Love UnCharted (Love's Improbable Possibility)

“You know that she would be a viable candidate should this thing between us fail—if I fail you.” My thoughts extended, pushing my realizations. “You’re giving her soft rejections because you know she’s falling for you and don’t want to ruin that…just in case,” I said just above a whisper. I was shocked by my own revelation.

He scoffed, “I haven’t dated her or fucked her. How can she be falling without me participating? You sound ridiculous, Rayna!”

“Azmir, she was in the bathroom crying at your weak ass excuse as to why you two can’t pursue a relationship. That kiss meant a lot to her,” The tears started to fall again. “…apparently similar to what it does to me.” My body started to tremble, though I fought hard for steely veneer.

“It didn’t mean shit to me and neither does she!” he insisted.

I cock my head to the side, resembling contemplation. “Oh, yeah? Well, why is she always around? Why does she fly across country on the hopes of intersecting with you?”

“She has a PR firm with Shayna Bacote. They are trying to contract me as a client. This is all business, Rayna!” His lengthy frame moved into me, roaring as he pushed his index finger toward the floor.

“Then why don’t you refuse their business as a conflict of interest? You want me to show more possession over you? Call her…right now and tell her you’ve decided and decline their offer!”

He tightly closed his eyes and deeply exhaled. “I can’t, Rayna,” his voice much lower and calm.

My heart clenched and my body numbed. “Why?” I breathed out.

“Because I’ve already signed the fucking contract.” His eyes met mine apologetically, telling me that this was a no win situation.

More silence as I stood there and cried my eyes out.

“We are not going to let my business interfere with our personal life, Rayna. Do you know how absurd this all sounds?” He bent down to force my gaze to his and when I looked him in the face, I gave nothing. I had nothing to give. He waited a beat. “Please, baby, say something,” he pleaded through a hoarse throat.

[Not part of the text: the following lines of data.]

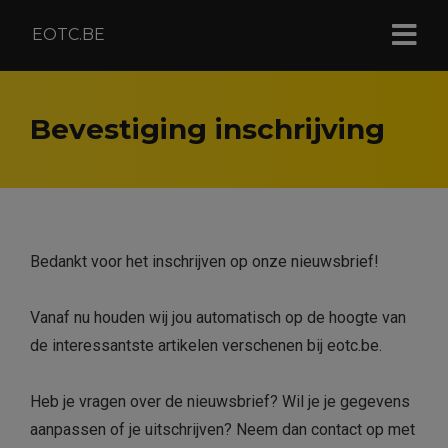
EOTC.BE
Bevestiging inschrijving
Bedankt voor het inschrijven op onze nieuwsbrief!
Vanaf nu houden wij jou automatisch op de hoogte van
de interessantste artikelen verschenen bij eotc.be
.
Heb je vragen over de nieuwsbrief? Wil je je gegevens
aanpassen of je uitschrijven? Neem dan contact op met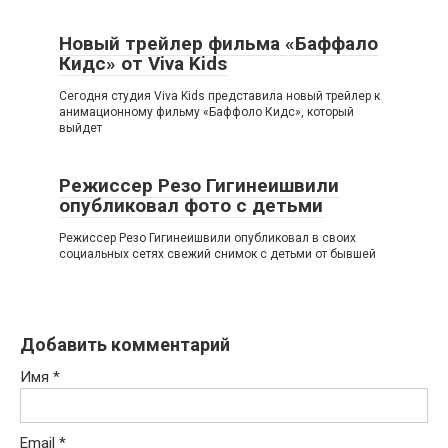
Новый трейлер фильма «Баффало
Кидс» от Viva Kids
Сегодня студия Viva Kids представила новый трейлер к
анимационному фильму «Баффоло Кидс», который
выйдет
Режиссер Резо Гигинеишвили
опубликовал фото с детьми
Режиссер Резо Гигинеишвили опубликовал в своих
социальных сетях свежий снимок с детьми от бывшей
Добавить комментарий
Имя
*
Email
*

“Why haven’t you told her we are more than roommates? Why haven’t you told me you love me?” I whispered over my tears.

The look in his eyes made me feel that there was more going on than what he was going to share. And that was the cause of my needing to bring this whole ordeal to an end. It was enough that I was in over my head, in love with this man. His robust courting had pushed me to the cliff. And that look in his eyes made the decision for me—that I couldn’t compromise commitment for companionship. Mediocrity just wouldn’t do. I didn’t want to give myself to a man who had a plan B. I didn’t want to feel I wasn’t good enough for complete devotion. For exclusivity. If I died alone avoiding hurt from pseudo-fealty, then in that moment I accepted my fate.

I was defeated. I was done.

I turned to head back to the master suite and packed two full suitcases, grabbed as much of Azna’s things, too and left Azmir in the very same place he stood his foyer. He didn’t chase me or try to talk me down. He tried to help with my bags and I snatched away, forbidding him from coming near me.

He only murmured through clenched teeth, “You won’t get too far. I won’t let you.”

Manny was on the elevator when it had arrived. He helped me to my car and I was on my way to Redondo Beach.